American Journal of Respiratory and Critical Care Medicine, 2018-06-15
Asthma is the most common chronic disease of children, with significant racial/ethnic differences in prevalence, morbidity, mortality and therapeutic response. Albuterol, a bronchodilator medication, is the first-line therapy for asthma treatment worldwide. We performed the largest whole genome sequencing (WGS) pharmacogenetics study to date using data from 1,441 minority children with asthma who had extremely high or low bronchodilator drug response (BDR). We identified population-specific and shared pharmacogenetic variants associated with BDR, including genome-wide significant (p < 3.53 x 10-7) and suggestive (p < 7.06 x 10-6) loci near genes previously associated with lung capacity (DNAH5), immunity (NFKB1 and PLCB1), and β-adrenergic signaling pathways (ADAMTS3 and COX18).
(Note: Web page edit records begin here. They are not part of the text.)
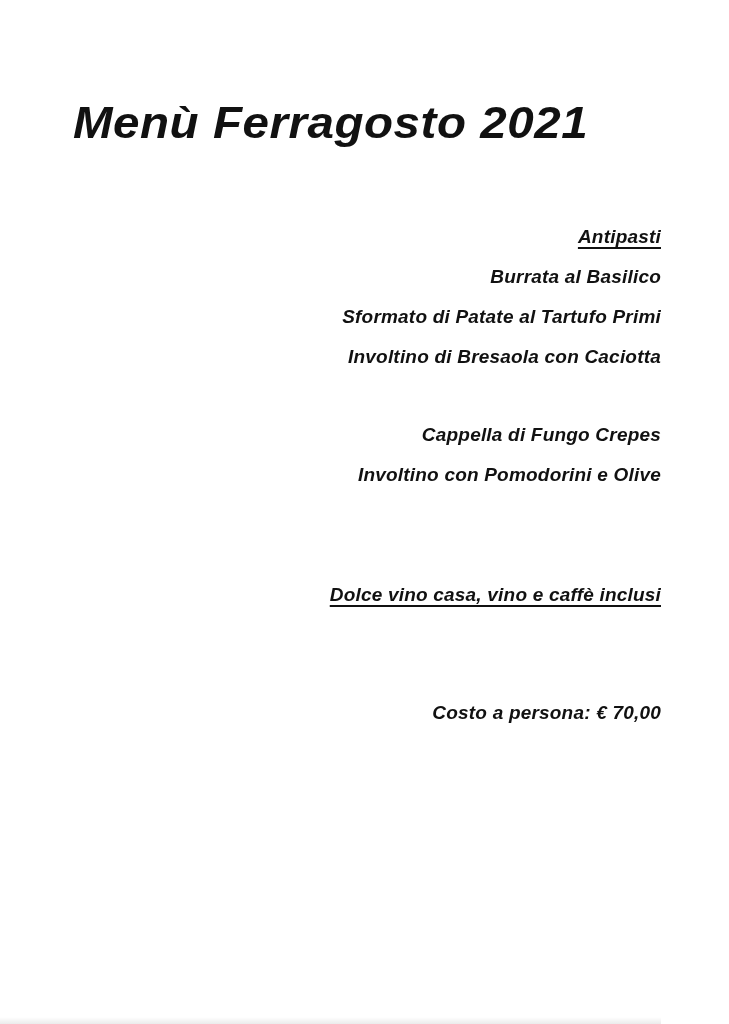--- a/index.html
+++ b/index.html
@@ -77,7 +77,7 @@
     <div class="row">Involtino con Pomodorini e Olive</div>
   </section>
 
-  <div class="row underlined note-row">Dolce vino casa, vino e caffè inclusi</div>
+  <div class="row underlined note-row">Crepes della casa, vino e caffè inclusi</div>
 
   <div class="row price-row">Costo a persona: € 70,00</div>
Functional analyses centered on NFKB1 revealed potential regulatory function of our BDR-associated SNPs in bronchial smooth muscle cells. Specifically, these variants are in linkage disequilibrium with SNPs in a functionally active enhancer, and are also expression quantitative trait loci (eQTL) for a neighboring gene, SLC39A8. Given the lack of other asthma study populations with WGS data on minority children, replication of our rare variant associations is infeasible. We attempted to replicate our common variant findings in five independent studies with GWAS data. The age-specific associations previously found in asthma and asthma-related traits suggest that the over-representation of adults in our replication populations may have contributed to our lack of statistical replication, despite the functional relevance of the NFKB1 variants demonstrated by our functional assays. Our study expands the understanding of pharmacogenetic analyses in racially/ethnically diverse populations and advances the foundation for precision medicine in at-risk and understudied minority populations.